Assigned task: The entries that follow include a run beginning at the line with "Punta del Este (Centro)" and ending at the line with "ROSA Masy plastyczne"; restate that run word for word and leave the rest out.

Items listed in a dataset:
---+---

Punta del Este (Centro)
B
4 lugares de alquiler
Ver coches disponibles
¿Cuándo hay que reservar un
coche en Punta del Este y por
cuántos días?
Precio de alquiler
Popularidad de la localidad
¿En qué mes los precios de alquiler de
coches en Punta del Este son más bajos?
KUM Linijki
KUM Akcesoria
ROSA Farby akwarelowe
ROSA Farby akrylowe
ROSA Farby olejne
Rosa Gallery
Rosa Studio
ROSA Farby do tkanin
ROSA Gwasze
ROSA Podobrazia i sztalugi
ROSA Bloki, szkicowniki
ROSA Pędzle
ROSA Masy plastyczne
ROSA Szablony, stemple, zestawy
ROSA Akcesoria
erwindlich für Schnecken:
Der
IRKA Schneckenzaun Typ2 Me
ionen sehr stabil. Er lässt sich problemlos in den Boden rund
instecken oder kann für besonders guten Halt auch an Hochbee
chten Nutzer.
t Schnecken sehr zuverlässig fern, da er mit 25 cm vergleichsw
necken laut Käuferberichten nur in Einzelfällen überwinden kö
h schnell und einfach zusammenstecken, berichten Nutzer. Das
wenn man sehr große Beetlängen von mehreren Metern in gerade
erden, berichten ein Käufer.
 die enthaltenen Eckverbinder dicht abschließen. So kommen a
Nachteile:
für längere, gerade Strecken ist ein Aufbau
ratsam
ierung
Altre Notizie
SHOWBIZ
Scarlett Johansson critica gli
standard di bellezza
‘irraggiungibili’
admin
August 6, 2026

---+---

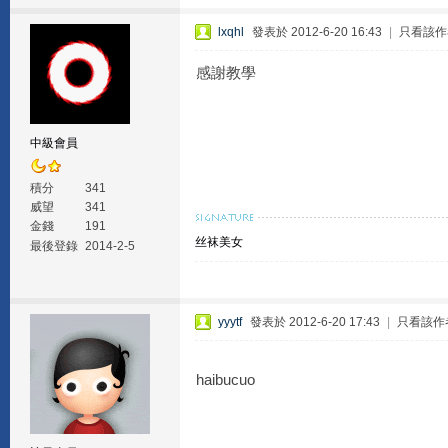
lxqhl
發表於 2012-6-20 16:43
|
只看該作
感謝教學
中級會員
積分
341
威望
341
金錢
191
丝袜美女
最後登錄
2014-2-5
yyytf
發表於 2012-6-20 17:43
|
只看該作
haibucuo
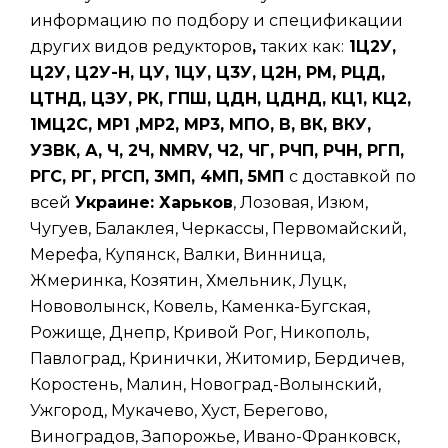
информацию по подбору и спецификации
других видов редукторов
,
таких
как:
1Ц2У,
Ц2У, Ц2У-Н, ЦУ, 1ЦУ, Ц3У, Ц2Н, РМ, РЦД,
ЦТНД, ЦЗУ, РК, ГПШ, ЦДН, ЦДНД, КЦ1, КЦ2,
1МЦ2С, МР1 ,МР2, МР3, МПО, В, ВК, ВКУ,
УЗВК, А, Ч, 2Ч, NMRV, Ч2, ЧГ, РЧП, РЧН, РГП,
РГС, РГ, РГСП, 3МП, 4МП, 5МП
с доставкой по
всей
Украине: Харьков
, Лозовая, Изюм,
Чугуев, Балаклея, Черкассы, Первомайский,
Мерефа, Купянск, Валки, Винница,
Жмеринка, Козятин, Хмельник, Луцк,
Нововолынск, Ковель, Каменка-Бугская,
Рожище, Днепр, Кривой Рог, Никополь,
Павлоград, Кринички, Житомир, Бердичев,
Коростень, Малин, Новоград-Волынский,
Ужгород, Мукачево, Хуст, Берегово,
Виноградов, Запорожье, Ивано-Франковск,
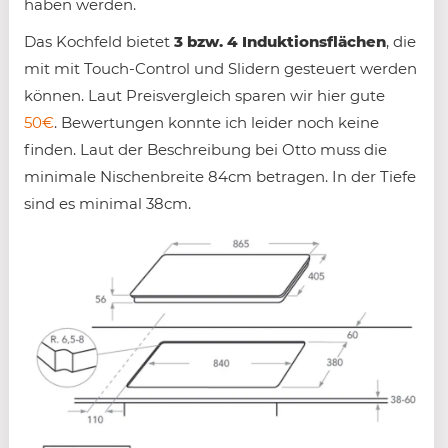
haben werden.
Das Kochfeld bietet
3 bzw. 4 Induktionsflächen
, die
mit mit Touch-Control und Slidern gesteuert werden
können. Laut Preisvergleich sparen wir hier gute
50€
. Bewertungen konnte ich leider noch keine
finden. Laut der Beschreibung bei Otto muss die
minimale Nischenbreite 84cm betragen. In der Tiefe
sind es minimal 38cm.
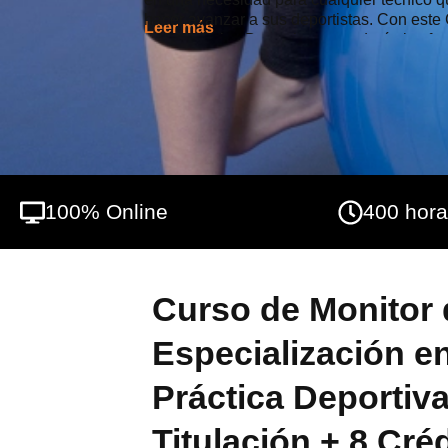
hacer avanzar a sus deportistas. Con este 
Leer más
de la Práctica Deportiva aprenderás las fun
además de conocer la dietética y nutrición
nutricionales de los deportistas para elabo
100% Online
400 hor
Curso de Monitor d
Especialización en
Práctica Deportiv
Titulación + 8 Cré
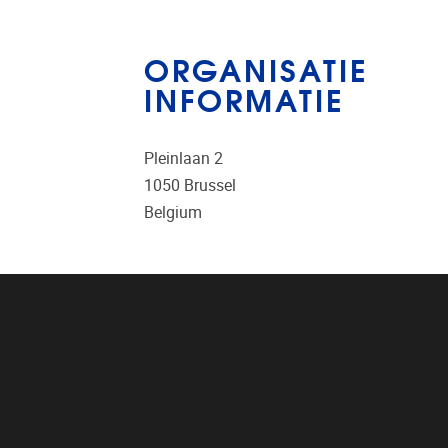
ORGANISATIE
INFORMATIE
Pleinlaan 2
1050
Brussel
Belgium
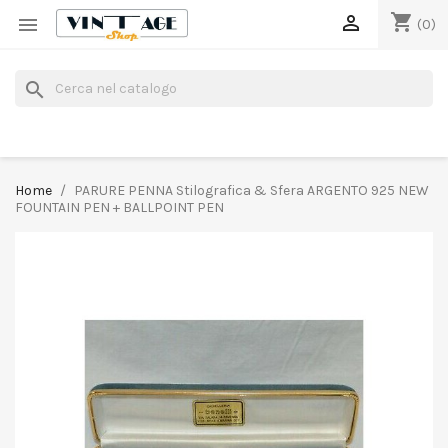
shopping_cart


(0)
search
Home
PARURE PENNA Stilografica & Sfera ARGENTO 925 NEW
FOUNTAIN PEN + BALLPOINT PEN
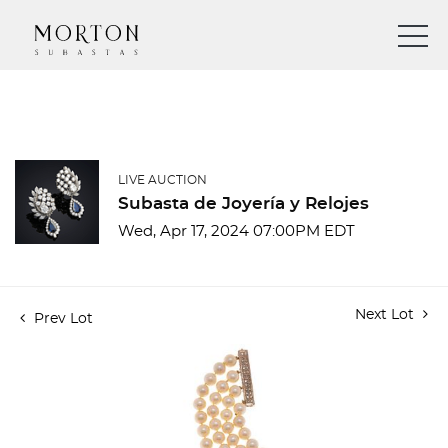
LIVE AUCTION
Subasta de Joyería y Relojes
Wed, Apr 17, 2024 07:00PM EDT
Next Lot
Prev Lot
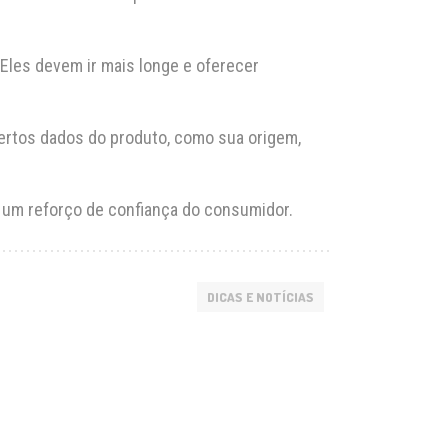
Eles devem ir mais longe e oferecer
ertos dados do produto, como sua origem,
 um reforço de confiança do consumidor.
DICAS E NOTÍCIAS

---+---

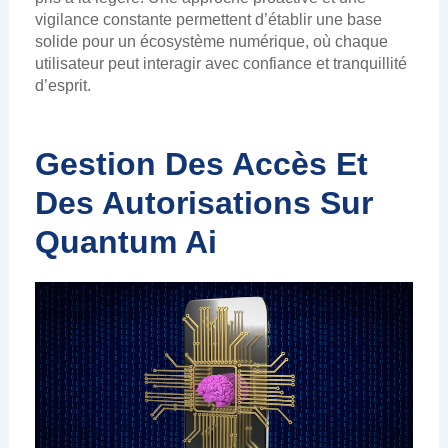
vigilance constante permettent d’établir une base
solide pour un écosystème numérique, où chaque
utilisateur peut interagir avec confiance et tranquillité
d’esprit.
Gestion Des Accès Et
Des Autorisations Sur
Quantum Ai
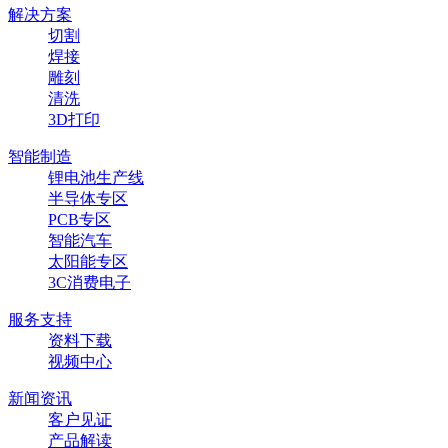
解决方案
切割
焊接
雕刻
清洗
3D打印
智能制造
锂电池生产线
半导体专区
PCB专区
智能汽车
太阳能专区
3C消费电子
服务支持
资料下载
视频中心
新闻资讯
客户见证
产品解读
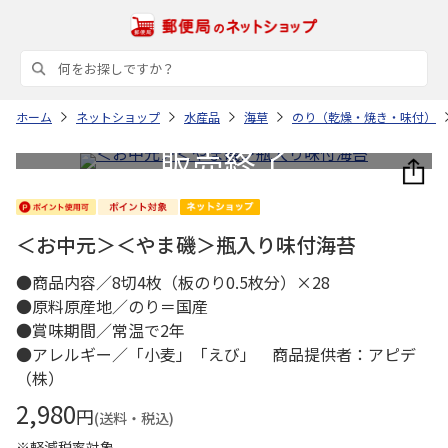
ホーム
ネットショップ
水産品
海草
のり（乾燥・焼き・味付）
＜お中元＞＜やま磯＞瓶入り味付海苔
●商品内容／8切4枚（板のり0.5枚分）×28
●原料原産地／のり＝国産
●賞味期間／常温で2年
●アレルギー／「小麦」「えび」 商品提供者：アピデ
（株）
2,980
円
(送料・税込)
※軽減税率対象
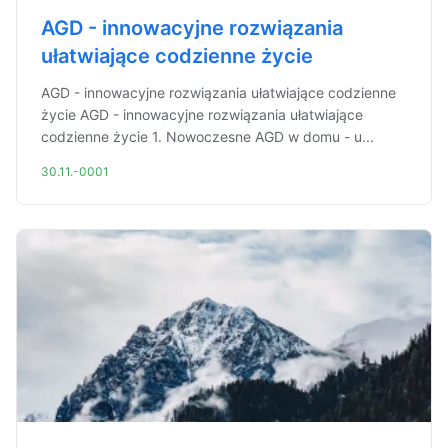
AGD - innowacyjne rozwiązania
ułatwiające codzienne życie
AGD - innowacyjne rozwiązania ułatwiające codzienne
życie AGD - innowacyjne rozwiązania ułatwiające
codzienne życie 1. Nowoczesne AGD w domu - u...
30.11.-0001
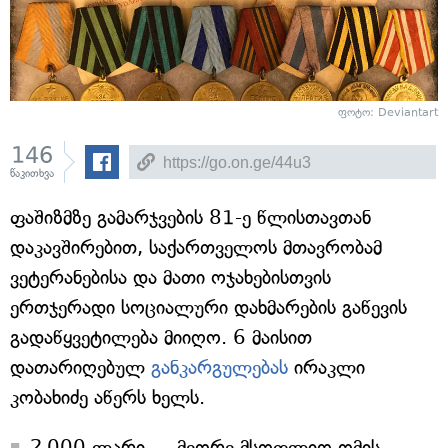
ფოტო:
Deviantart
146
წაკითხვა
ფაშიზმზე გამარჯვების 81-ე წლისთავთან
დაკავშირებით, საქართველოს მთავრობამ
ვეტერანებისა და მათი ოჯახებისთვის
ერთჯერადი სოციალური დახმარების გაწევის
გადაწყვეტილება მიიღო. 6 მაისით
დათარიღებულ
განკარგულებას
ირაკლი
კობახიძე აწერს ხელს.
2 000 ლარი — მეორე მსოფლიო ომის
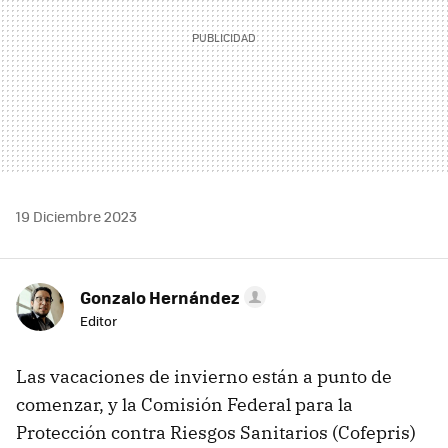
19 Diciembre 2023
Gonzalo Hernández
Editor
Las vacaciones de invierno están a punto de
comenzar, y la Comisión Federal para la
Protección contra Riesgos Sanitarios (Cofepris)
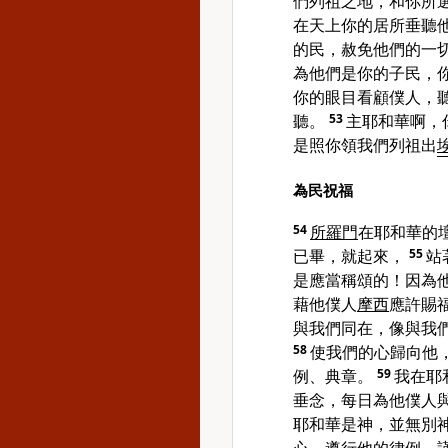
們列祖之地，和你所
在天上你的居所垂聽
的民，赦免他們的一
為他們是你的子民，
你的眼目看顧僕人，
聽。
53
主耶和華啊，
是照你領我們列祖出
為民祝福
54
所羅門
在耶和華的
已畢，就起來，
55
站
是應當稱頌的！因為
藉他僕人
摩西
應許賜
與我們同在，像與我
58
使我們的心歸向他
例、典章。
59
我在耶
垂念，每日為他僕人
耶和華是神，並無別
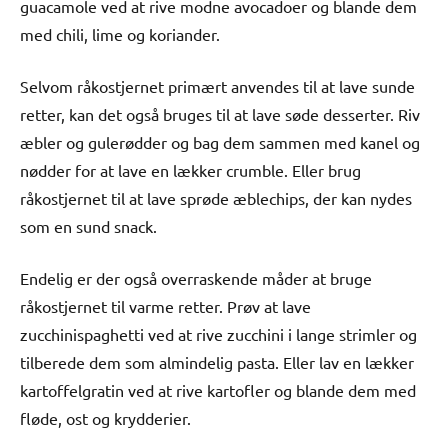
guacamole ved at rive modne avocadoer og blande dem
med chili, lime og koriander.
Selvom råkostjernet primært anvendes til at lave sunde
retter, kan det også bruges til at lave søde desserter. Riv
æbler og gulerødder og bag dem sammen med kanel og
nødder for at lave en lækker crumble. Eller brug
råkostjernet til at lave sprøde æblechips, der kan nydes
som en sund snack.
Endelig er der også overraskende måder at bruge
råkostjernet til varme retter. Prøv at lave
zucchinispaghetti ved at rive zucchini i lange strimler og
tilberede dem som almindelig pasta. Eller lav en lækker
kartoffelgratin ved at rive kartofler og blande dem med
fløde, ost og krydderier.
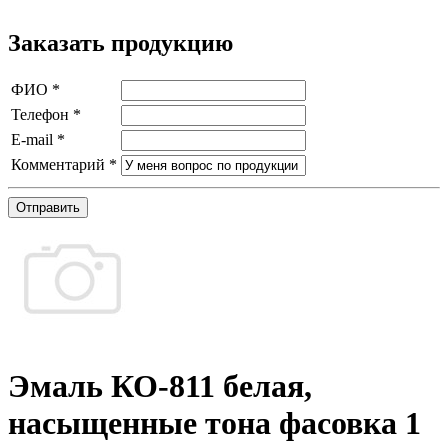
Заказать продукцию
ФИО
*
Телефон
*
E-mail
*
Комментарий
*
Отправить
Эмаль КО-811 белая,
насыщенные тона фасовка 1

---+---

Your response:
Punta del Este (Centro)
B
4 lugares de alquiler
Ver coches disponibles
¿Cuándo hay que reservar un
coche en Punta del Este y por
cuántos días?
Precio de alquiler
Popularidad de la localidad
¿En qué mes los precios de alquiler de
coches en Punta del Este son más bajos?
KUM Linijki
KUM Akcesoria
ROSA Farby akwarelowe
ROSA Farby akrylowe
ROSA Farby olejne
Rosa Gallery
Rosa Studio
ROSA Farby do tkanin
ROSA Gwasze
ROSA Podobrazia i sztalugi
ROSA Bloki, szkicowniki
ROSA Pędzle
ROSA Masy plastyczne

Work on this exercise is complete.